Tenho, em meu acervo,
em vinil, algumas preciosidades da sua extensa discografia (participou, entre
discos de 78 rotações, LPs, compactos, CDs e DVDs, de 76 gravações), como
“Folhas mortas”, por exemplo, (que tinha, no lado B, a composição “Dengosa”),
datada de 1956, pela gravadora Continental. Outro dos seus sucessos que
mantenho em meu poder (este mais pelo valor histórico), é o samba que gravou,
em 1955, em homenagem ao título conquistado pelo Corinthians no ano anterior,
de “Campeão do Centenário” da cidade de São Paulo. Aviso que não sou corintiano
(sou pontepretano roxo) e não tenho a mais remota simpatia por esse clube. Mas
sempre gostei de Jamelão. Para agradar, porém, a maior torcida do País, ele
gravou, também, no lado B desse 78 rotações (igualmente pela Continental), o
samba “Oração de um rubro negro”. Claro que, por motivos óbvios, o disco vendeu
muito mais em São Paulo do que no Rio de Janeiro.
Jamelão teve que
começar a trabalhar muito cedo, para ajudar no sustento da família,
principalmente depois que seu pai se separou de sua mãe. Natural da Zona Norte,
conheceu a Mangueira por intermédio de um amigo músico, que o levou para
conhecer a escola, pela qual se apaixonou. Foi amor à primeira vista (e creio
que recíproco). Mas não começou a participar dos desfiles como puxador de
samba-enredo, como muitos podem pensar. De início, integrou a bateria, tocando
tamborim. Mais tarde, passou para o cavaquinho. Assumiu a função de principal
cantor da escola apenas em 1949, sucedendo o também célebre (mas jamais tanto
quanto ele) Xangô da Mangueira. Assumiu e não largou mais.

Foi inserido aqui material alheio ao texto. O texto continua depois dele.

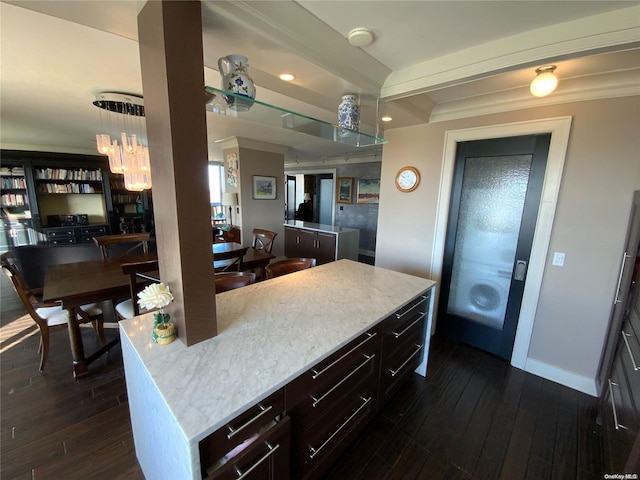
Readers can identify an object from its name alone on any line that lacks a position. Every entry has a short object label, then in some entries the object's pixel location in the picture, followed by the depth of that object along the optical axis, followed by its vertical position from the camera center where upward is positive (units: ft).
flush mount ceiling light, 5.12 +2.43
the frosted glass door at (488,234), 7.40 -0.96
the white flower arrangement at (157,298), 3.51 -1.44
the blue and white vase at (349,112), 5.70 +1.87
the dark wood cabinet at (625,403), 3.75 -3.25
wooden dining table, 6.45 -2.58
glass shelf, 4.02 +1.45
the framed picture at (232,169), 14.87 +1.44
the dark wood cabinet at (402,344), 5.31 -3.22
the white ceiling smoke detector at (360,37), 4.30 +2.72
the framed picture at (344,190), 21.83 +0.66
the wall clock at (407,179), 8.64 +0.70
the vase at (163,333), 3.71 -2.02
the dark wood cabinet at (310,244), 15.78 -3.06
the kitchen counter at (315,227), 15.94 -1.96
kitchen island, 2.71 -2.19
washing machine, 7.92 -2.85
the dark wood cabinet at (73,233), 17.60 -3.14
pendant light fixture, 8.71 +1.45
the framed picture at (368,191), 20.29 +0.60
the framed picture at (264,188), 15.58 +0.46
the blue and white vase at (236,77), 4.00 +1.79
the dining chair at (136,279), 6.26 -2.26
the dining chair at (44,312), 6.53 -3.46
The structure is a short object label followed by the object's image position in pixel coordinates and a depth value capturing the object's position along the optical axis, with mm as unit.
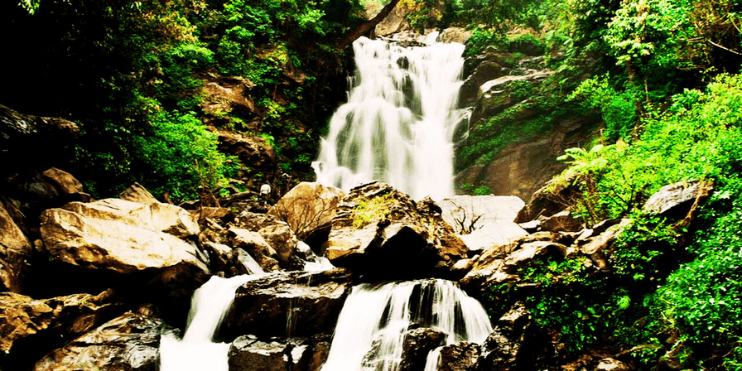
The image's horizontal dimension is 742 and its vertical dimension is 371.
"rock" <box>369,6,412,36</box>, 32344
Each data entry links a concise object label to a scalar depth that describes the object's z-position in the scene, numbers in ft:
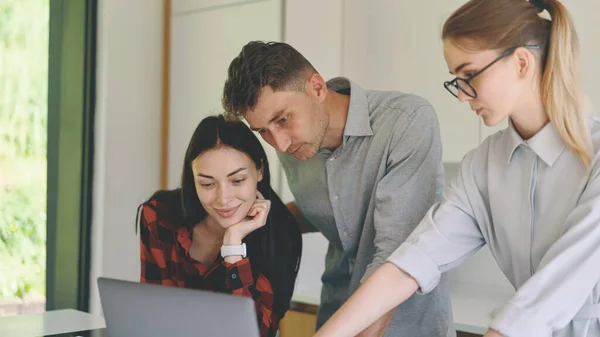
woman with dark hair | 6.40
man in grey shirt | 5.64
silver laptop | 4.18
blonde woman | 4.05
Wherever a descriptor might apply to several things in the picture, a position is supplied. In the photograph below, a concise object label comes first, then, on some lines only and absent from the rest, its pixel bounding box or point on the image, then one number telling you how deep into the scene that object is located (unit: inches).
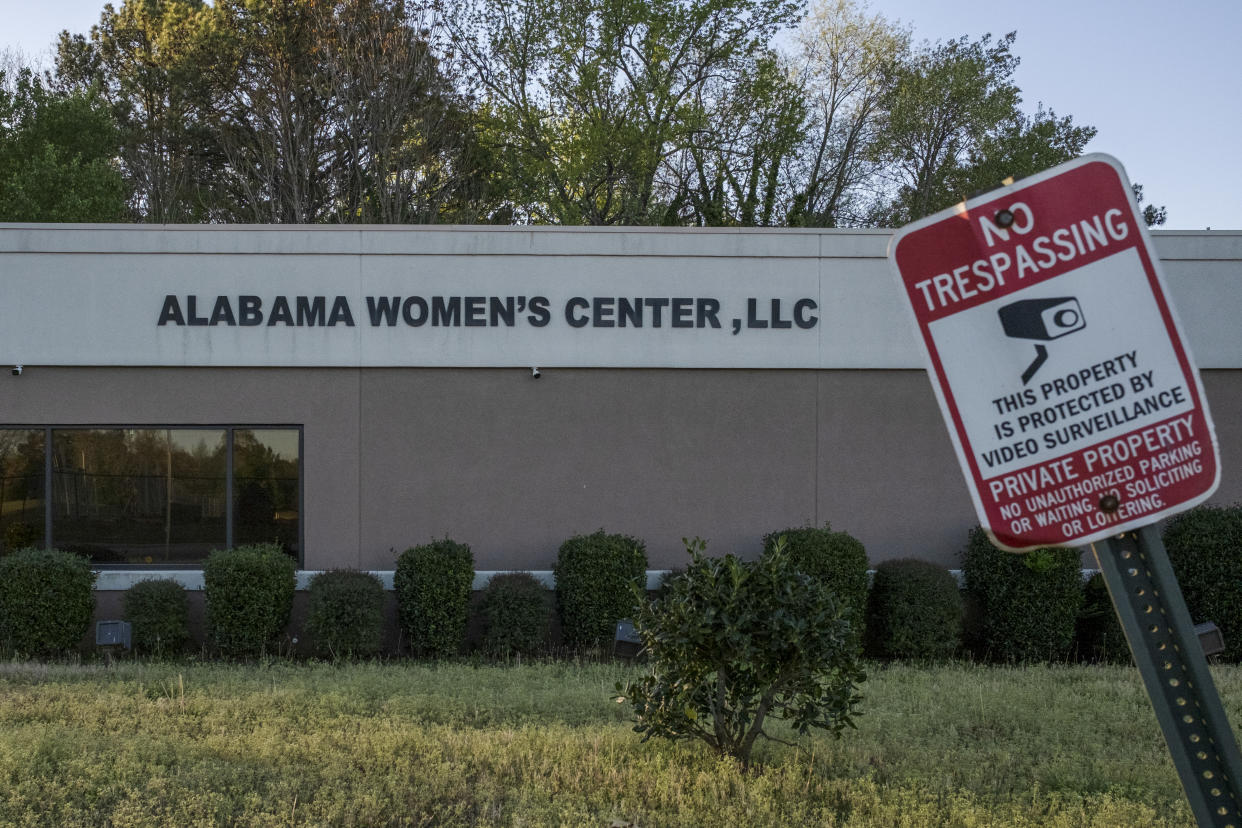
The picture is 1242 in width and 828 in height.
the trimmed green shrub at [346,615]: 379.2
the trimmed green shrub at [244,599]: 382.3
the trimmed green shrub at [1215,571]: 385.4
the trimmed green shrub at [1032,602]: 387.2
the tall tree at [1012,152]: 1195.9
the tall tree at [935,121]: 1198.9
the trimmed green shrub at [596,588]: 392.8
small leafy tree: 224.4
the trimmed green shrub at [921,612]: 383.9
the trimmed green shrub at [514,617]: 386.3
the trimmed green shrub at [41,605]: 377.7
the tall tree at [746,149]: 1128.2
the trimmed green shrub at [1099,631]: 397.1
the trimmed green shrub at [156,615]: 386.0
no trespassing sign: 63.1
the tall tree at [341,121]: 1015.0
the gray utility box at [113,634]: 379.9
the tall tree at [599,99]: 1061.1
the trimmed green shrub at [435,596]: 387.2
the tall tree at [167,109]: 1109.7
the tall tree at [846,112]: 1208.2
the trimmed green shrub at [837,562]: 384.8
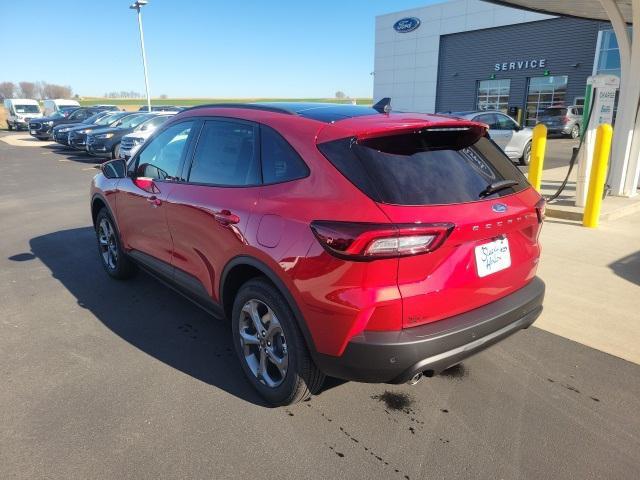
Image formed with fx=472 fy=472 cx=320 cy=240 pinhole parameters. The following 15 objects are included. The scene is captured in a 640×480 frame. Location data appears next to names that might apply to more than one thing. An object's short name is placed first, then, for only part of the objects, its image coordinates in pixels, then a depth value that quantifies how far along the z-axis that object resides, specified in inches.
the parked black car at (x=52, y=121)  1022.4
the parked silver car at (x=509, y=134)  517.7
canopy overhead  399.8
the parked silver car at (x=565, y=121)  986.7
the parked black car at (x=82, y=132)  728.3
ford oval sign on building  1563.7
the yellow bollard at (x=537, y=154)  291.0
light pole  1117.7
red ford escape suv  87.7
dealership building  1201.4
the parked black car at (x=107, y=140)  645.3
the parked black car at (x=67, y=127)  796.4
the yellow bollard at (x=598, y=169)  253.9
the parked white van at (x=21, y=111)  1496.1
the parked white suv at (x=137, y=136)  573.9
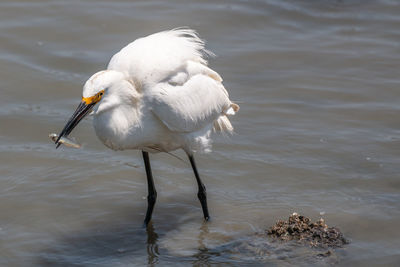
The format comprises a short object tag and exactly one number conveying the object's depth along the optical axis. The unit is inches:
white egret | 381.7
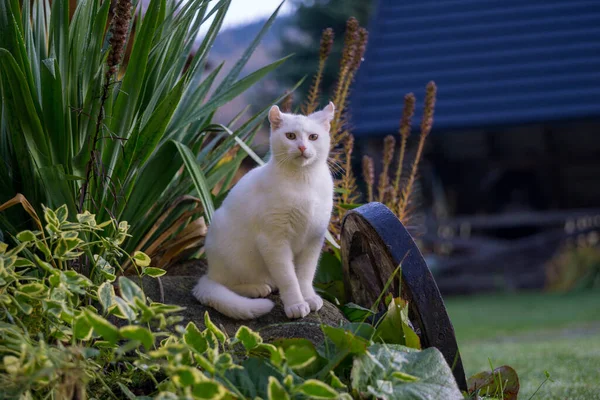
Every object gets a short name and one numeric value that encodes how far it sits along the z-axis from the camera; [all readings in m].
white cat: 3.62
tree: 16.13
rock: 3.56
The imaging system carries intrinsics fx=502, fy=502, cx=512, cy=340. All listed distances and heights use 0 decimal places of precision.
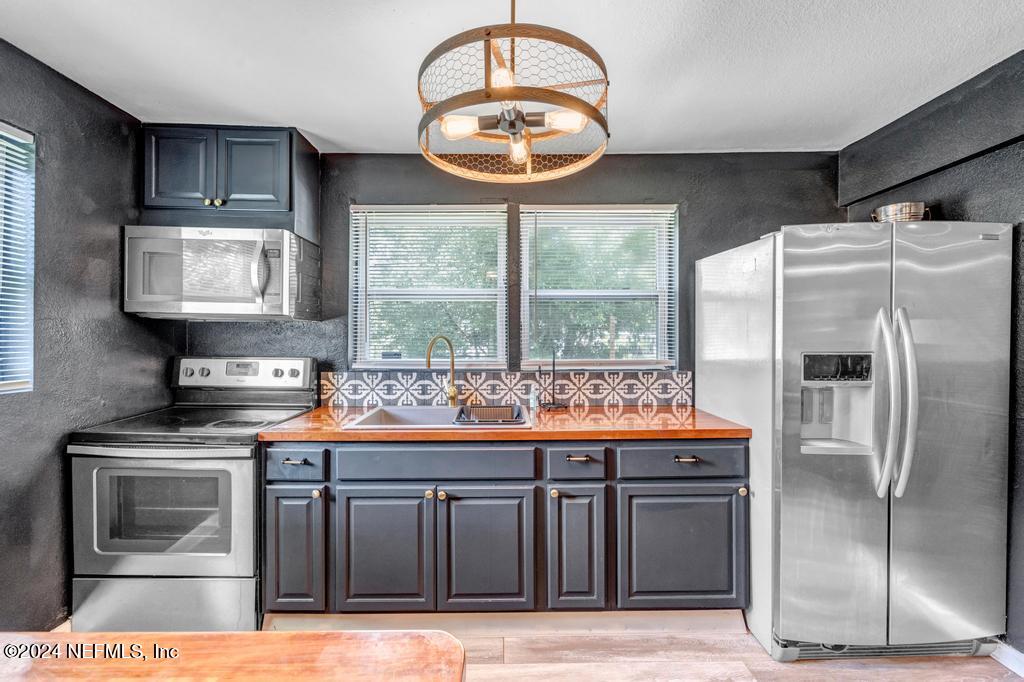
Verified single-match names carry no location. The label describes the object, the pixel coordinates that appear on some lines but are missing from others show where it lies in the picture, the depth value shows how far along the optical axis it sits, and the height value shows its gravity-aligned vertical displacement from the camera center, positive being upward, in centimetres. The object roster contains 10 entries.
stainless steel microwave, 235 +29
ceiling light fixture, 104 +57
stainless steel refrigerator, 191 -38
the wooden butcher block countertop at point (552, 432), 213 -41
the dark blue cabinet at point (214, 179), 242 +75
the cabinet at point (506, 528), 212 -82
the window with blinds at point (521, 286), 284 +29
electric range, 204 -80
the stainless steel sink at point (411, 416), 271 -44
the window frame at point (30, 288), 187 +17
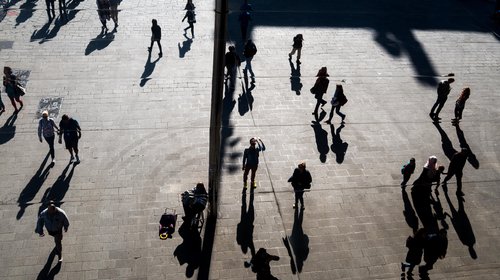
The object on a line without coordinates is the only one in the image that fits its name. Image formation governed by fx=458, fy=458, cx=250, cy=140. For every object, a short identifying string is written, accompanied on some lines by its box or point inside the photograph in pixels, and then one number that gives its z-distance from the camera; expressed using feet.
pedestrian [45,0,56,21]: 57.88
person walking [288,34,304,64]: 50.75
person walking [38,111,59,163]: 35.55
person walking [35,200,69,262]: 27.71
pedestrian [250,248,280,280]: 27.35
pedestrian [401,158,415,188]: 35.35
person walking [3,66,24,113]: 40.76
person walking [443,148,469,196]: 34.68
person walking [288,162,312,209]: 32.89
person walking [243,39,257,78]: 48.83
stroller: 31.24
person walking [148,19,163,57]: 50.70
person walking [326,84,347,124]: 42.33
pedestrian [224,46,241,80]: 46.11
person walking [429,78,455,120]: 43.51
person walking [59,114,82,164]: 35.47
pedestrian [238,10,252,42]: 54.13
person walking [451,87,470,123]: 42.82
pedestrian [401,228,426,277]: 28.35
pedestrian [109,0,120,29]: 57.76
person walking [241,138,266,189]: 34.04
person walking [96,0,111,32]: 56.20
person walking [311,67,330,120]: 43.27
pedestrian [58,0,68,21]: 59.47
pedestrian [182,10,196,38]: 55.98
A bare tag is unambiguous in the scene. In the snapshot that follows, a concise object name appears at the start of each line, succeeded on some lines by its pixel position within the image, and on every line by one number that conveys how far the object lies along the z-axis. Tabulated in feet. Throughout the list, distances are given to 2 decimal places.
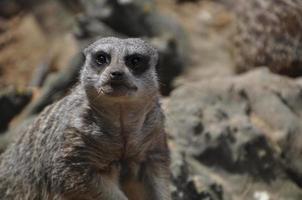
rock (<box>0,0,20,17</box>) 71.87
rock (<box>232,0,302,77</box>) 47.14
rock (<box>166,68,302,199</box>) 39.22
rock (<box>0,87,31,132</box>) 48.14
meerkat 27.48
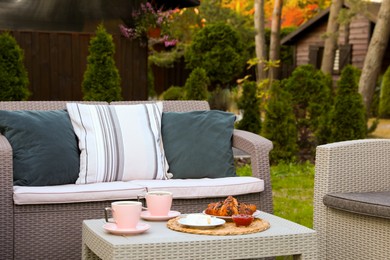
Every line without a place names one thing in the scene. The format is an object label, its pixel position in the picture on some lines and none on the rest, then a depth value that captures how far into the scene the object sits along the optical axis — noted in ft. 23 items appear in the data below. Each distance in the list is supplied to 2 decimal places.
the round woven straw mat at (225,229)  12.30
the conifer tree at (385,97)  70.03
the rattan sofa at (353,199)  14.52
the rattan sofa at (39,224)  15.23
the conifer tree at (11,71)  36.52
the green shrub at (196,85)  44.53
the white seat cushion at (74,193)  15.33
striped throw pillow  17.62
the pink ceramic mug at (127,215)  12.22
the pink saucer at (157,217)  13.28
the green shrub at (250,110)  40.74
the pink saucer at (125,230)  12.11
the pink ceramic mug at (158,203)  13.30
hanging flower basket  42.65
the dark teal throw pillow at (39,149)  16.72
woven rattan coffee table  11.68
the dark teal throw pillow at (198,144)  18.35
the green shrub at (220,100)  61.60
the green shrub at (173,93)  69.71
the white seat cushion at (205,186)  16.40
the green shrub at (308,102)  39.82
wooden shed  78.71
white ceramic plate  12.48
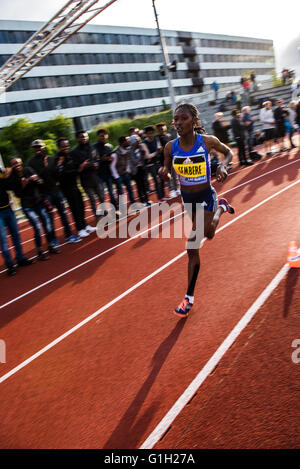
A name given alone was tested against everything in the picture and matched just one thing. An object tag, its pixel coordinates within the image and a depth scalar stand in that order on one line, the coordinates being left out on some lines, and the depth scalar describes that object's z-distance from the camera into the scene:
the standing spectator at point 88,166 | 8.88
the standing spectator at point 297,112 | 16.50
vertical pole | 20.82
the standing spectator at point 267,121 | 14.73
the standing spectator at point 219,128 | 14.54
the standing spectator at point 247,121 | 14.43
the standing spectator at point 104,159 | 9.62
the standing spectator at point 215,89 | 29.19
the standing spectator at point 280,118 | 15.88
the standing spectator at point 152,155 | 10.62
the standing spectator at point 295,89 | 25.11
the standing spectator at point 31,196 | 7.54
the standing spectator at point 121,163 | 9.93
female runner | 4.25
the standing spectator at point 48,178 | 7.97
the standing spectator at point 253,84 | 30.30
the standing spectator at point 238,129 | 13.59
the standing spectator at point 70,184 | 8.50
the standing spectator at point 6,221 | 7.35
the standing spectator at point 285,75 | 32.36
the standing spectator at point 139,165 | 10.30
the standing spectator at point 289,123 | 15.09
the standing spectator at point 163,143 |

Foi o puxador de
samba-enredo mangueirense por 57 anos, recorde que certamente não será batido,
jamais, por nenhum outro. Duvido que seja! E só se afastou dessa função em
2006, já bastante doente e quando estava com 93 anos de idade! Um fenômeno no seu
ramo de atividade, não é mesmo?!
Entre
seus sucessos, cito, sem pestanejar: "Fechei a Porta" (Sebastião
Motta/ Ferreira dos Santos), "Leviana" (Zé Kéti), "Folha
Morta" (Ary Barroso), "Não Põe a Mão" (P.S. Mutt/ A. Canegal/ B.
Moreira), "Matriz ou Filial" (Lúcio Cardim), "Exaltação à
Mangueira" (Enéas Brites/ Aluisio da Costa), "Eu Agora Sou
Feliz" (com Mestre Gato), "O Samba É Bom Assim" (Norival Reis/
Helio Nascimento) e "Quem Samba Fica" (com Tião Motorista). Não foram
só essas composições que freqüentaram as paradas de sucesso, mas são as de que
me lembro (e que não são poucas, convenhamos).
Em quatro
carnavais diferentes (os de 1988, 1989, 1994 e 1998), Jamelão acumulou a função
de puxador de samba-enredo da Mangueira com a da escola de samba paulistana
Unidos do Peruche. E isso quando já estava na casa dos mais de setenta anos,
sem que a idade fosse obstáculo para fazer o que mais sabia e do que mais
gostava. Jamelão, como se vê, deu lições
não somente de sobrevivência, mas, principalmente, de amor à arte que abraçou,
o que fez com competência, com garra e com paixão.